On Friday 23 October 2009 19:40:05 Charles Wilson wrote:
> > I thought that too, but I *did* test the sample Makefile I
> > posted, on both Ubuntu-8.04 and MSYS/Win2K; GNU Make 3.81 in
> > both cases, and in both it did DTRT. Maybe it wouldn't work
> > with an earlier version? However, neither make's own Texinfo
> > documentation, nor my copy of Robert Mecklenburg's `Managing
> > Projects with GNU Make' (O'Reilly, 3rd edition), suggest that it
> > wouldn't.
> Odd. All of Cygwin's make-3.81-2, MSYS make (3.81, stock from
> MSYS-1.0.11), mingw32-make, and mandriva make 3.81-2mdv2008.0 fail
> in this simple case:
> Note that I don't even see "here" -- the error statement is
> triggered during initial parsing of the makefile, not during the
> execution of the 'all:' rule.
The abort is triggered at the point where make is forced to expand
the `$(error ...)' macro; since it is subject to recursive expansion,
that isn't necessarily when the Makefile is read; it is when the goal
which forces the expansion, (or an immediate assignment which does
likewise), is actioned.
> AFAICT, the only things that "guard" an $(error ...) are makefile
> conditionals, which is what we're trying avoid.
That's one scenario, but it *isn't* the only way...
> Maybe the make documentation needs an update...
Maybe. What is there is accurate, but may be lacking in detail,
particularly in respect of the inability to achieve a conditional
abort within shell commands. The Texinfo manual does offer an
example where the recursive evaluation occurs directly within the
commands associated with a goal which isn't actioned, (but doesn't
make it clear that it's conditional on the entire goal rather than
commands themselves), and that works just fine. In fact, my example
*appeared* to work for this very reason -- the individual goals for
`$(need-DESTDIR-compatibility)' were never actioned if `$(DESTDIR)'
was empty, resulting in apparently correct behaviour; however, I had
neglected to test for a non-empty `$(DESTDIR)' coupled with normal
*nix definitions for `$(prefix)' et al. :-( Of course, the abort is
falsely triggered for this "valid" usage, even though the `case'
command would have prevented it, had it been executed.
> >> +check-DESTDIR-compatibility:
> >> + ...
> >> + test 0 -eq $$status || break ;\
> > Adding this `test' to the actions for
> > `check-DESTDIR-compatibility' means that you capture and report
> > only the first of possibly more than one DESTDIR incompatibility
> > per `make' run; omit it, as I did, and you capture them all in a
> > single run, which I think is better.
> I put it in deliberately, because of the wacky way mingw/'s
> install directories are computed (tooldir vs. prefix);
Indeed.
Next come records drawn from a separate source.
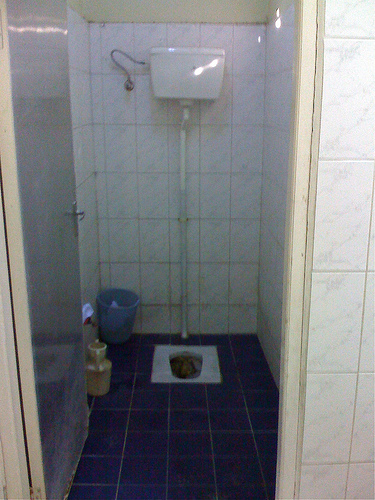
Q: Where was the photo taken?
A: It was taken at the bathroom.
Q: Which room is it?
A: It is a bathroom.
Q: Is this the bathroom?
A: Yes, it is the bathroom.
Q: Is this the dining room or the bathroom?
A: It is the bathroom.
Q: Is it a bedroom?
A: No, it is a bathroom.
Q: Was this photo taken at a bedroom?
A: No, the picture was taken in a bathroom.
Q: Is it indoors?
A: Yes, it is indoors.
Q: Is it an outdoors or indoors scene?
A: It is indoors.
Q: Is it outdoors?
A: No, it is indoors.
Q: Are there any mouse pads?
A: No, there are no mouse pads.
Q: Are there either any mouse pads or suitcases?
A: No, there are no mouse pads or suitcases.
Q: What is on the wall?
A: The pipe is on the wall.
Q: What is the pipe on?
A: The pipe is on the wall.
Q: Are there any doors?
A: Yes, there is a door.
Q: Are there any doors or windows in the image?
A: Yes, there is a door.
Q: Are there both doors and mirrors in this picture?
A: No, there is a door but no mirrors.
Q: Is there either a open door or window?
A: Yes, there is an open door.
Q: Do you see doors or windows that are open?
A: Yes, the door is open.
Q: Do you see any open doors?
A: Yes, there is an open door.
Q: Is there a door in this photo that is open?
A: Yes, there is a door that is open.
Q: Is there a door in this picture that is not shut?
A: Yes, there is a open door.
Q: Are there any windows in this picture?
A: No, there are no windows.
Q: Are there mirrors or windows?
A: No, there are no windows or mirrors.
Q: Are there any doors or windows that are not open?
A: No, there is a door but it is open.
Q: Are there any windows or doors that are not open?
A: No, there is a door but it is open.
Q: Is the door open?
A: Yes, the door is open.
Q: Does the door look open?
A: Yes, the door is open.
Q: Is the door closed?
A: No, the door is open.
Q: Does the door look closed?
A: No, the door is open.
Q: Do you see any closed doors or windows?
A: No, there is a door but it is open.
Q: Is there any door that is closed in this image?
A: No, there is a door but it is open.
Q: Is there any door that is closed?
A: No, there is a door but it is open.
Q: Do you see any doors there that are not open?
A: No, there is a door but it is open.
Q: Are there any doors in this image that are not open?
A: No, there is a door but it is open.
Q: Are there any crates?
A: No, there are no crates.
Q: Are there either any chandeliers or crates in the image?
A: No, there are no crates or chandeliers.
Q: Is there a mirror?
A: No, there are no mirrors.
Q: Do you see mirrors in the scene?
A: No, there are no mirrors.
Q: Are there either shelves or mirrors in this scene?
A: No, there are no mirrors or shelves.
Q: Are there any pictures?
A: No, there are no pictures.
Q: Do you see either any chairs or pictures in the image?
A: No, there are no pictures or chairs.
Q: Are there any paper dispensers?
A: No, there are no paper dispensers.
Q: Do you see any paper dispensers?
A: No, there are no paper dispensers.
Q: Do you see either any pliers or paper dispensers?
A: No, there are no paper dispensers or pliers.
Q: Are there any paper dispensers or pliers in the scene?
A: No, there are no paper dispensers or pliers.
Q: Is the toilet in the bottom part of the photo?
A: Yes, the toilet is in the bottom of the image.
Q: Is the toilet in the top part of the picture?
A: No, the toilet is in the bottom of the image.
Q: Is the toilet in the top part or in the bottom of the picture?
A: The toilet is in the bottom of the image.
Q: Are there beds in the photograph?
A: No, there are no beds.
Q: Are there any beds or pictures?
A: No, there are no beds or pictures.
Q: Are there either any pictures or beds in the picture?
A: No, there are no beds or pictures.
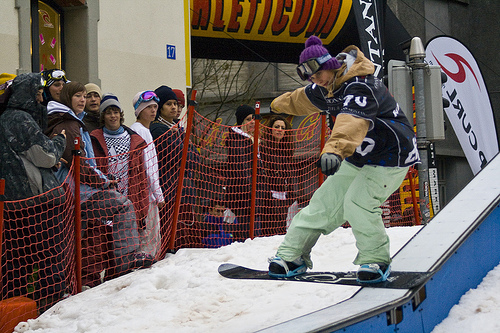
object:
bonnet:
[297, 36, 341, 82]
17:
[166, 44, 176, 60]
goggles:
[132, 91, 163, 111]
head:
[131, 92, 162, 123]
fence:
[7, 90, 418, 333]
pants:
[275, 156, 410, 270]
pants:
[76, 188, 138, 267]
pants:
[6, 189, 73, 314]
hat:
[236, 104, 255, 129]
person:
[232, 96, 262, 243]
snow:
[12, 227, 498, 332]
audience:
[2, 62, 299, 314]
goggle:
[297, 55, 333, 81]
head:
[295, 41, 336, 86]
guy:
[267, 36, 423, 282]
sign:
[195, 0, 342, 37]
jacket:
[269, 45, 424, 168]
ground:
[5, 221, 497, 331]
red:
[191, 1, 341, 36]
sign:
[357, 0, 386, 66]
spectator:
[0, 68, 77, 316]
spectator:
[38, 67, 68, 104]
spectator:
[77, 84, 105, 132]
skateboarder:
[218, 262, 433, 291]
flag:
[385, 34, 500, 175]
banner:
[191, 0, 357, 45]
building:
[120, 124, 497, 209]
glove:
[314, 151, 342, 176]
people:
[92, 93, 156, 272]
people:
[129, 89, 167, 259]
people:
[149, 85, 192, 252]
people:
[228, 103, 264, 239]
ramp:
[31, 92, 484, 329]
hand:
[316, 153, 338, 174]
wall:
[7, 9, 253, 228]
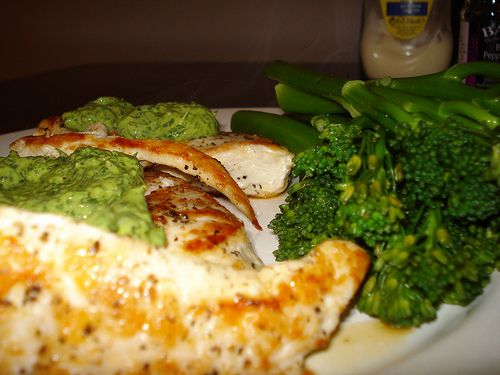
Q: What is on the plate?
A: Food.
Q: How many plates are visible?
A: One.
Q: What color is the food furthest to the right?
A: Green.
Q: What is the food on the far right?
A: Broccoli.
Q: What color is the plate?
A: White.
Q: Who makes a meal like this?
A: Chef.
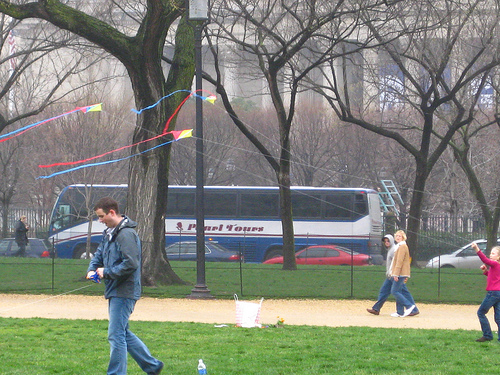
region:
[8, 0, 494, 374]
people flying kite in park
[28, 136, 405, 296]
bus outside of park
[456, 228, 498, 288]
girl wearing pink shirt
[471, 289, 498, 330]
girl wearing blue jeans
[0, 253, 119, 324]
man holding white string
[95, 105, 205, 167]
kite is red and yellow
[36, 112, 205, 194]
kite has blue and red tail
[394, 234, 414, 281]
woman wearing brown jacket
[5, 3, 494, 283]
trees without any leaves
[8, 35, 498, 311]
girl holding kite string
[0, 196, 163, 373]
A man is reeling in a kite line.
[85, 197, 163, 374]
A man wearing a blue and black coat.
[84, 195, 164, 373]
A man wearing blue jeans.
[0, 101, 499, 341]
A girl is flying a kite.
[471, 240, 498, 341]
A girl wearing a pink shirt.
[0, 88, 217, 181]
Three yellow, red and blue kites.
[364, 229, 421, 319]
Two people walking side-by-side.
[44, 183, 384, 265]
A blue and white bus.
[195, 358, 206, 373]
A bottle of water.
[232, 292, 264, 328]
A white hand bag.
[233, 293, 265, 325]
white bag on the grass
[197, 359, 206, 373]
plastic water bottle with a blue label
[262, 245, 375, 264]
red car on the curb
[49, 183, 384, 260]
large blue and white bus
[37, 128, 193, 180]
colorful kite with long tail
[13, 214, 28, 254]
person in black walking in the distance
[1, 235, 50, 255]
black hatchback at the curb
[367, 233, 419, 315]
person walking in a gray hoodie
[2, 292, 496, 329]
brown walking area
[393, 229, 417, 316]
person in a brown coat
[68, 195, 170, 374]
person wearing a wind coat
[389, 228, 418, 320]
person wearing a pair of shoes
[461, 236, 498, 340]
kid wearing a pink shirt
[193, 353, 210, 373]
bottle on a grass field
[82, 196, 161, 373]
person wearing a blue jean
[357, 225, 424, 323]
couple walking in the park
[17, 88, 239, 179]
kites in mid air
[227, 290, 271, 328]
a bag on the floor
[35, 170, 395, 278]
tour bus passing by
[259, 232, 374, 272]
car parked on street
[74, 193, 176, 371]
man in blue clothes flying kite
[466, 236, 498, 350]
girl in pink sweater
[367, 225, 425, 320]
pedestrians walking through park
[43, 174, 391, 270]
blue and white city buss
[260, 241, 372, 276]
red car parked on street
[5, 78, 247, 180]
kites flying in the breeze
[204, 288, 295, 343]
basket on the lawn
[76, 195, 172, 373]
man in blue jacket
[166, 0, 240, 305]
lamppost in the park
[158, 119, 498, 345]
little girl flying a kite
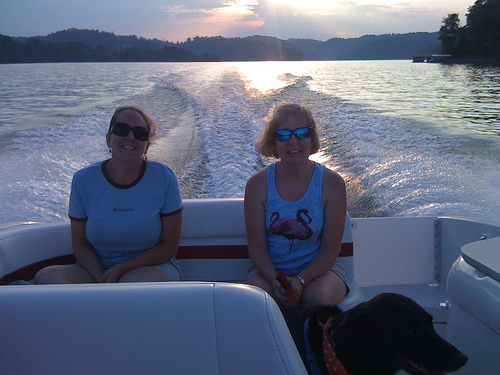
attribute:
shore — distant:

That's something else I think could do with an overhaul.
> do we
> really want to tell everybody they should "redefine" tooldir --
> which they may have never heard of, unless they are in the habit
> of building binutils and gcc -- when all they really need to do is
> redefine prefix?
> Plus, you get false positives:
I'd overlooked that likely scenario...
> if you have defined prefix as
> C:\MinGW, but have NOT actually defined includedir or libdir to
> anything special, then you get three error messages,
I agree, that would be bad; we definitely don't want such behaviour.
> I'll change it back if you insist, but I really think bailing out
> after the first error is /less/ confusing to end-users.
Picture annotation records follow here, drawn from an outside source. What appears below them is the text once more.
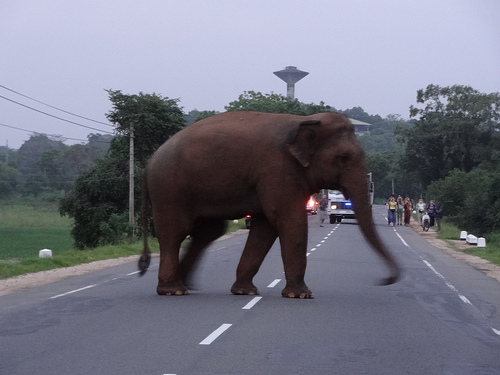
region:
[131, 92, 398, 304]
large brown adult elephant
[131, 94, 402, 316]
elephant walking across the road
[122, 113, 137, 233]
tall silver metal wire pole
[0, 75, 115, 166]
black wires suspended in the air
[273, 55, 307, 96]
saucer shaped tower in the background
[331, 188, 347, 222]
white truck on the road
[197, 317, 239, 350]
dotted white lines on the road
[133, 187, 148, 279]
brown tail of the elephant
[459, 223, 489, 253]
white objects at the side of the road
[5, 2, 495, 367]
elephant walking on a paved street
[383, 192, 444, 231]
six people on the side of a two lane road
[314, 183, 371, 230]
man standing in the road next to an RV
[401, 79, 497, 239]
green trees on the side of the road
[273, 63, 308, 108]
gray tower showing over the tree tops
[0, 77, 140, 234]
utility pole and wires on the side of the road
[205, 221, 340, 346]
white painted stripes on the pavement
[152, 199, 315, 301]
legs of the elephant with flat feet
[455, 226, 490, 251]
white painted blocks on the side of the road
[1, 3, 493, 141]
gray overcast sky over tree tops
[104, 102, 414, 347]
An elephant crossing the street.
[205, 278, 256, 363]
White lines in the street.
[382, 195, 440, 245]
People walking on the street.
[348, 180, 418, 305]
The elephant trunk is curved.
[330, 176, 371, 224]
A vehicle on the street.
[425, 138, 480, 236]
Bushes next to the people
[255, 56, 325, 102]
A tower in the background.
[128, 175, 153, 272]
The elephant has a long tail.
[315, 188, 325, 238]
A man in the street.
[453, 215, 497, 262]
White posts on the side of the road.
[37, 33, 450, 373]
this is an elephant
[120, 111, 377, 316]
the elephant is brown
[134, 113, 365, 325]
the elephant has a trunk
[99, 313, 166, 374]
the pavement is gray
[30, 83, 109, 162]
these are power lines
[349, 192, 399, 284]
trunk of the elephant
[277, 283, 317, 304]
foot of the elephant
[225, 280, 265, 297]
foot of the elephant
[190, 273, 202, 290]
foot of the elephant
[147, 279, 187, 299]
foot of the elephant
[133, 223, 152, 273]
tail of the elephant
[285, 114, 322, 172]
ear of the elephant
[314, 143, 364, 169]
eye of the elephant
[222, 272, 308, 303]
front legs of elephant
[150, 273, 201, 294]
back legs of elephant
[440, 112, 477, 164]
green leaves on the tree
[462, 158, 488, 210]
green leaves on the tree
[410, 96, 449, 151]
green leaves on the tree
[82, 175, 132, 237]
green leaves on the tree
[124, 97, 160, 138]
green leaves on the tree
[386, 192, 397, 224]
woman in yellow shirt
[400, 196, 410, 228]
woman in red shirt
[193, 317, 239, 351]
white line on street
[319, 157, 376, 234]
white van on street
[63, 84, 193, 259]
tall green tree on side of road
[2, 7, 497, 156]
overcast cloudy sky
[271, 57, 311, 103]
metal building poking on top of the trees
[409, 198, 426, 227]
person in white walking on side of the road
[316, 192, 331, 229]
man crossing the street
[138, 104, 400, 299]
a large grey elephant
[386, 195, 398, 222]
a person walking on a street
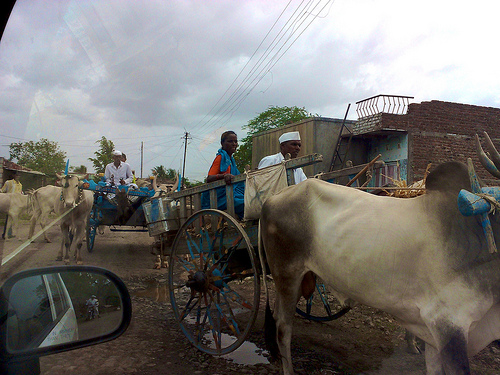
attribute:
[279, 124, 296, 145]
hat — white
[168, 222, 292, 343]
wheel — large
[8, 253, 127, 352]
mirror — in fore, side-view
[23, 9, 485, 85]
sky — cloudy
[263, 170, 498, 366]
animal — in fore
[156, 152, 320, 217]
railing — wooden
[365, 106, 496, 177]
wall — brick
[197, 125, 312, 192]
people — sitting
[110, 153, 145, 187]
man — in background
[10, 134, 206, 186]
trees — tall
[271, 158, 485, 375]
ox — bony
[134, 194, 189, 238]
pail — metal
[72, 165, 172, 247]
wagon — blue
On reflection, I agree; no need to change it back.
> FYI, Ralf W. suggested the following:
> >> > +$(need-DESTDIR-compatibility):
> >> > + @case "$($@)" in *:*) \
> > Wouldn't ?:* suffice? Not that I'd like anyone to use a path
> > with a colon stuck in the middle of it on unix, but it certainly
> > wouldn't be a Win32 path.
> Is that change ok with you?
Yes. I'd considered it myself, and like Ralf, I wouldn't want to see
a colon embedded in a *nix path either; thus I left it as `*:*', even
though `?:*' is strictly a more accurate representation of our needs.
If you prefer the stricter accuracy, that's okay with me.
Taking all of the above on board, the updated example attached shows
one correct way to do this, while still using the `$(error ...)'
macro -- the `fail-DESTDIR-compatibility' goal, which invokes the
`$(error ...)' macro, is only ever invoked by a recursive `$(MAKE)';
(of course, using `echo' instead of `$(error ...)', the diagnostic
could be placed directly within the `$(need-DESTDIR-compatibility)'
commands, so obviating the need for the recursive `$(MAKE)' anyway).